Why Custom AI Assistants Are a Game-Changer

Creating a custom AI assistant using GPT Crawler opens up a world of possibilities:

  • Enhanced User Experience: Provide instant, intelligent answers to user questions without them having to sift through documentation.
  • Time-Saving: Automate responses to common queries, freeing up your time for more complex tasks.
  • Scalable Knowledge Sharing: Turn your website’s content into a dynamic knowledge base that can be accessed anytime, anywhere.
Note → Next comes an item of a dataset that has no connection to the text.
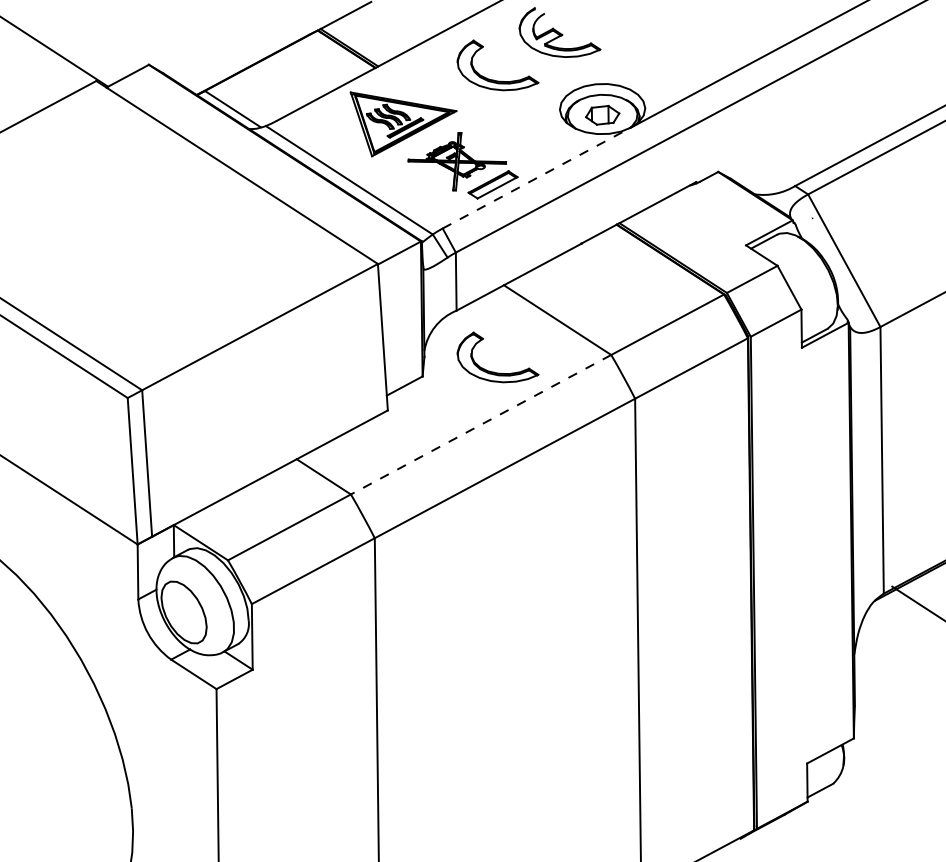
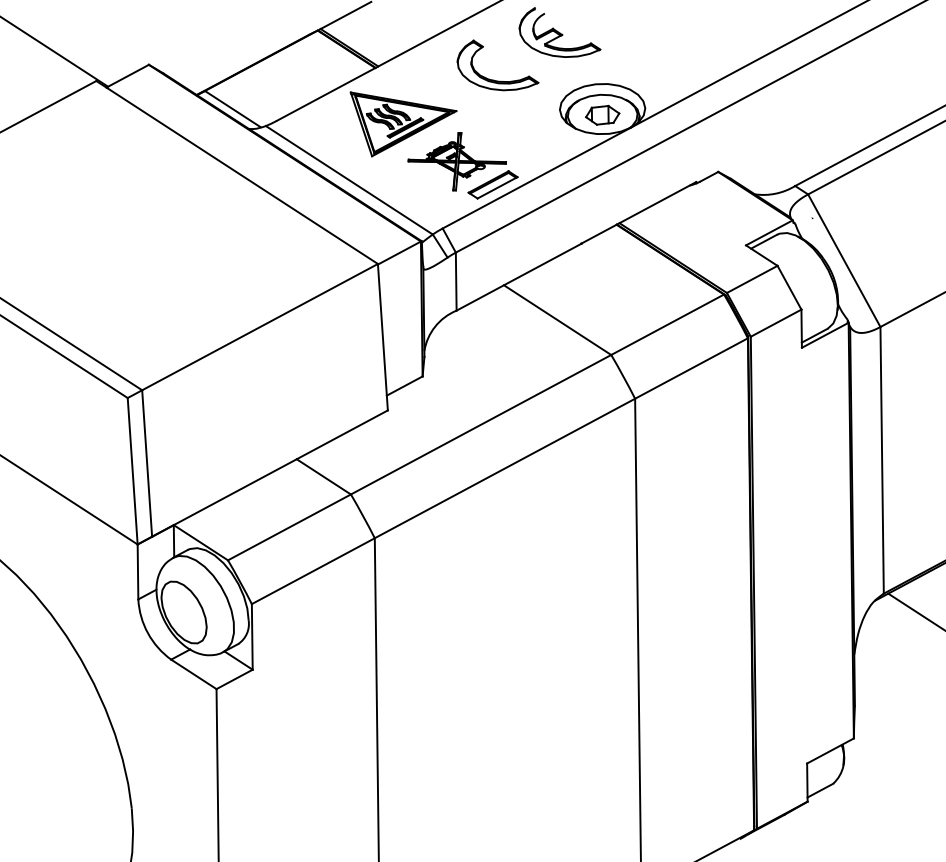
line at (536, 178): dashed -> solid
part at (494, 371): present -> none
line at (481, 424): dashed -> solid
line at (917, 602) position: (917, 602) -> (915, 611)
Whether you’re building an assistant for internal use or for your customers, the benefits are clear: improved efficiency, better engagement, and a smarter way to leverage your content.


Troubleshooting Common Issues

Even with a straightforward tool like GPT Crawler, you might encounter some hiccups. Here are solutions to common problems:

Problem: The crawler isn’t extracting the content I want.

Solution: Double-check your CSS selector. Make sure it accurately targets the desired content. You can use your browser’s developer tools to verify the selector.

Problem: The output file is too large.

Solution: Adjust the maxPagesToCrawl setting to limit the number of pages crawled. Alternatively, use maxFileSize or maxTokens to control the file’s size.

Problem: The crawler is taking too long to run.

Solution: Reduce the number of pages to crawl or optimize your match pattern to exclude unnecessary pages.

Problem: I’m getting errors when uploading to OpenAI.

Solution: Ensure your file is in the correct JSON format and within the size limits. If needed, split the file or adjust your crawl settings.


Conclusion

In summary, GPT Crawler is a versatile and powerful tool that simplifies the process of crawling websites to create knowledge files for AI assistants. With its easy setup, flexible configuration, and seamless integration with OpenAI, you can quickly generate the data needed to build your own custom GPT or assistant. Whether you’re looking to enhance your project documentation, provide intelligent Q&A for users, or explore the possibilities of AI, GPT Crawler is an invaluable resource.

Ready to get started? Give GPT Crawler a try and unlock the potential of AI-powered knowledge today!